Abstract. Soil moisture content is an important parameter in hydrology, meteorology and agriculture, and it is of great significance for meteorological forecast, flood disaster and water resource cycle. Global Positioning System Interferometric Reflectometry (GPS-IR) is a new remote sensing technique with low cost, high efficiency and high resolution.. Using GPS-IR to invert soil moisture, snow depth, sea level and other aspects compared with traditional measurements, greatly reducing the difficulty of measurement and improving the accuracy of estimation. In view of how to efficiently and accurately separate satellite reflection signals and invert soil moisture, this paper considers the time-rate characteristics of wavelet analysis and the advantages of multi-star fusion. This paper proposes a combination of wavelet analysis and multi-star fusion estimation model for the existing research and analysis. First, the GPS satellite straight and reflected signals are separated by wavelet analysis, and then the relative delay phase is obtained by the sine fitting model. The multi-satellite relative delay phase is effectively analyzed and selected by a linear regression model. Finally, the change in soil moisture is estimated by establishing a multi-star fusion model. The feasibility and effectiveness of using wavelet analysis and multiple GPS satellites to estimate soil moisture were compared and analyzed.
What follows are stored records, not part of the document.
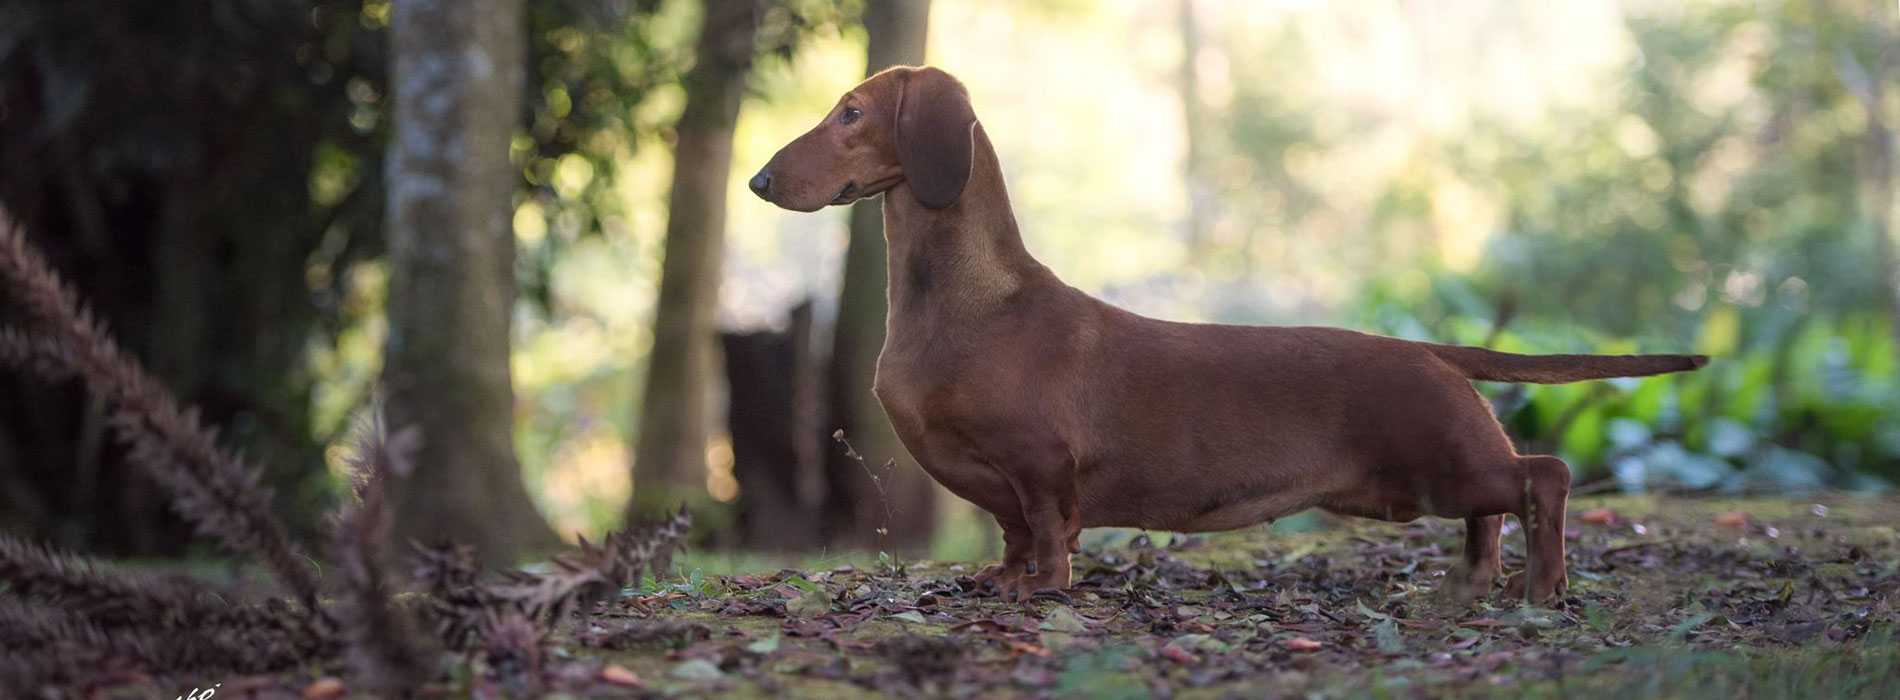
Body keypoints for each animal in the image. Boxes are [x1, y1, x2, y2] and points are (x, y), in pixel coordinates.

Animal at [748, 67, 1717, 608]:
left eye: (850, 112)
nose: (756, 181)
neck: (971, 302)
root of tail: (1430, 349)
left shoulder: (1040, 468)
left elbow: (1050, 535)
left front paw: (1044, 592)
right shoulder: (1003, 491)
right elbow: (1013, 537)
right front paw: (1004, 581)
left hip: (1445, 462)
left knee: (1542, 478)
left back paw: (1542, 589)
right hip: (1422, 484)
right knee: (1494, 512)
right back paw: (1471, 582)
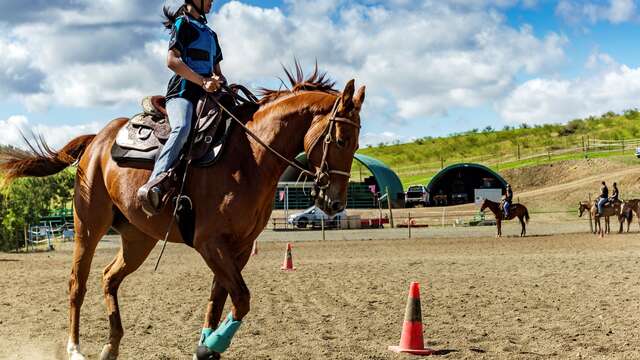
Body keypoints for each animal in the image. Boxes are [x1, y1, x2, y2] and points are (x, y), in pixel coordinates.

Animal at [0, 68, 364, 360]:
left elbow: (220, 300)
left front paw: (207, 346)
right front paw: (211, 345)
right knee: (78, 282)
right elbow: (241, 297)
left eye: (357, 143)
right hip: (88, 226)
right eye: (341, 139)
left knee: (109, 277)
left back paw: (111, 346)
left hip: (138, 239)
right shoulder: (210, 242)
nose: (334, 203)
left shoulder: (240, 247)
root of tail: (96, 142)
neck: (249, 156)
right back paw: (75, 348)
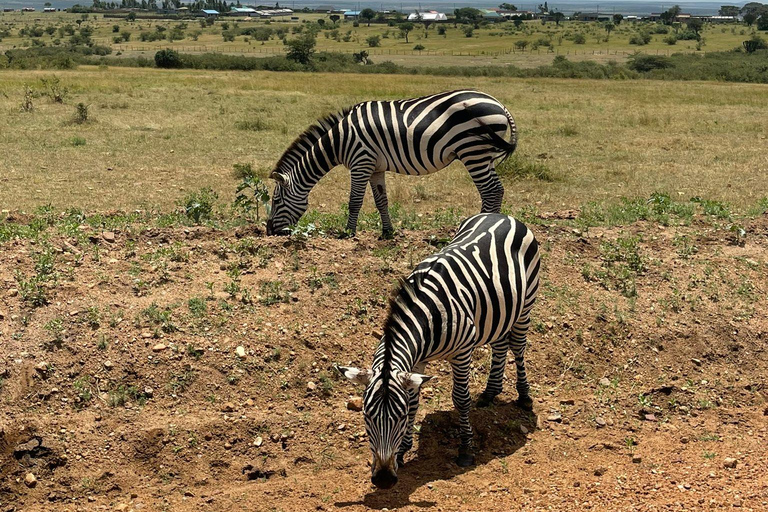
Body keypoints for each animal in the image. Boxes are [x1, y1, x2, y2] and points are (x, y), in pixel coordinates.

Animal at [266, 89, 520, 238]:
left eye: (276, 201)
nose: (269, 232)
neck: (339, 140)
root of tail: (499, 104)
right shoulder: (375, 168)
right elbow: (381, 201)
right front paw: (388, 232)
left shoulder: (361, 162)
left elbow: (354, 201)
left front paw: (348, 233)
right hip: (484, 155)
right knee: (496, 190)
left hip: (473, 151)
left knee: (491, 191)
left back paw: (481, 229)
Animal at [336, 214, 540, 490]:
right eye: (367, 416)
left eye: (400, 418)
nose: (384, 480)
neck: (427, 315)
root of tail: (502, 215)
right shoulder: (416, 361)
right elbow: (414, 400)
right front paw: (404, 449)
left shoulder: (462, 352)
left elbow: (461, 399)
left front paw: (465, 449)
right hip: (500, 310)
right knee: (500, 345)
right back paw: (490, 392)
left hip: (526, 303)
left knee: (518, 346)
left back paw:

Take the monitoring data provided by the PBO of the US Sector Boundary Observation Program as an example. Comparative analysis of the feasibility and effectiveness of soil moisture estimation using single or multiple GPS satellites.The results of the two data show that the linear regression equation can better describe the relationship between relative delay phase and soil moisture.Wavelet analysis fully exploits the performance of the identification trend term in the process of satellite reflection signal separation.Using a single satellite for soil moisture inversion, it is difficult to accurately grasp the variation law of soil moisture, and the error of inversion error fluctuates greatly, which is prone to jump phenomenon.Multiple satellites can effectively combine the advantages of each satellite and effectively suppress abnormal jumps.

The method of this paper gives full play to the advantages of multiple linear regression models.This model effectively suppresses the transition phenomenon. It combines wavelet analysis and multi-star fusion to effectively suppress abnormal jump values. The estimation error is stable and the inversion accuracy is improved, which provides soil moisture monitoring. An accurate and efficient method.This not only ensures the stability of local errors during the separation of satellite reflected signals, but also effectively suppresses abnormal jumps when estimating a single satellite. A single satellite does not easily affect the inversion process. Therefore, soil moisture estimation can be feasible and effective as a linear event estimate.